Diarmuid O'Keeffe doesn't pull any punches.

Wexford's defence of their provincial hurling crown last year was, he says, "as tame an effort to retain a Leinster title as probably anyone has come out with".

In 2019, the St Anne's midfielder and Lee Chin both won All-Stars as the Model men ended a 15-year-wait and narrowly missed out on the All-Ireland final.

In 2020, their championship was over before it started after comprehensive defeats to Galway and Clare.

"We just didn't perform at all," O'Keeffe told RTÉ Sport. "It was flat, they were stale performances.

"You were really trying to get back into the mindset of challenging yourself of 2019 again, and trying to lift yourself a little bit more, and trying to dig in that way.

"On a personal level, you just want to forget your performances, they were so below par. I expect so much more from myself and I know the lads do as well as a team to try and rise above that, and come good again this year."

Asked to identify what went wrong, he suggests that Davy Fitzgerald's squad may have overtrained during lockdown and then peaked early, during the club campaigns that preceded inter-county last year.

However, as one of many dual players in the squad, O'Keeffe is a fan of playing the two club championships in sequence, as Wexford did last year.

"The standout thing was we probably anticipated games to be coming back sooner than what they did," he said.
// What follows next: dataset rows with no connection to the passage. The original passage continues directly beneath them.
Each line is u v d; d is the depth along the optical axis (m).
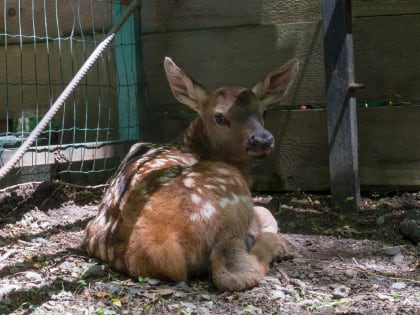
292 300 3.01
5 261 3.20
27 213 3.52
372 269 3.17
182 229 3.03
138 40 3.74
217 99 3.30
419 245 3.30
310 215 3.54
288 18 3.67
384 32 3.62
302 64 3.68
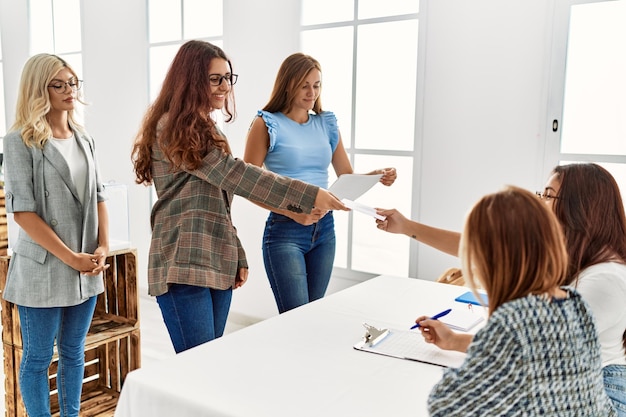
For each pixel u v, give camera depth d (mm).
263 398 1250
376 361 1467
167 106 1892
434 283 2289
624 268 1322
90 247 2281
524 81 2756
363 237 3402
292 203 1919
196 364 1433
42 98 2111
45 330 2199
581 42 2656
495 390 896
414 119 3133
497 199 963
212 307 1970
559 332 923
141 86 4320
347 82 3383
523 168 2803
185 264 1868
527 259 929
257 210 3732
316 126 2629
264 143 2453
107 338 2594
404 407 1219
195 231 1882
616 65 2596
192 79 1852
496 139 2857
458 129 2959
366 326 1654
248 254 3828
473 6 2852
"So we were trying to keep our fitness levels up during the lockdown, probably a bit earlier than other teams might have had, and pushed a bit too hard at the beginning.
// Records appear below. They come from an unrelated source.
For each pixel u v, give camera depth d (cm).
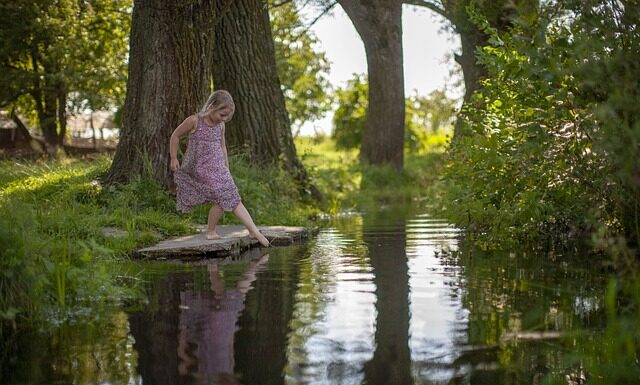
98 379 295
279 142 1185
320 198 1253
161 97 886
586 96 436
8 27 2434
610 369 298
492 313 393
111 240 663
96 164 1023
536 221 643
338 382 288
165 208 850
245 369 305
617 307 398
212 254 660
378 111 2153
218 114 712
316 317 390
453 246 687
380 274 526
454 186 820
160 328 371
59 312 411
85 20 2548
"As a result when games did come back, we were greeted with club championship first. Some of the lads probably reckon they had a better campaign with their clubs than they did in their county campaign, and hit form earlier in the season than when the Galway and the Clare games came around.

"It's very challenging trying to keep both camps happy when you're running in two different directions and pushing for things. That might have been a factor as well, trying to manage all of that."

The first chance to put last season in the rear-view mirror arrives on Sunday against Laois in Division 1B, and the 29-year-old insists results are as important as games for Wexford in the coming frantic five-week campaign.

"Momentum is everything in this game, especially for us," he said.

"There are a few new lads in the panel, and unless the two teams that finish top of the league meet in the championship, there's no knockout or final stages. So there'll be an opportunity to try get a bit of momentum, hit a bit of form.

"There's such a short gap between league and championship now that you want to do that in the right manner when the championship does come around."

Wexford manager Davy Fitzgerald

One thing that helped the players to move on was Fitzgerald's relatively swift commitment to a fifth and final year in the Wexford hot seat.

"The year had dragged on so much, and for a long period of time you couldn't really see the light at the end of the tunnel with games coming up," said O'Keeffe.

"So the immediate thing was you just wanted to get a break from everything, completely remove yourself and just freshen up totally. Davy played his cards well in that sense that he only lasted a couple of hours and he said 'I'm 100% committed to 2021'.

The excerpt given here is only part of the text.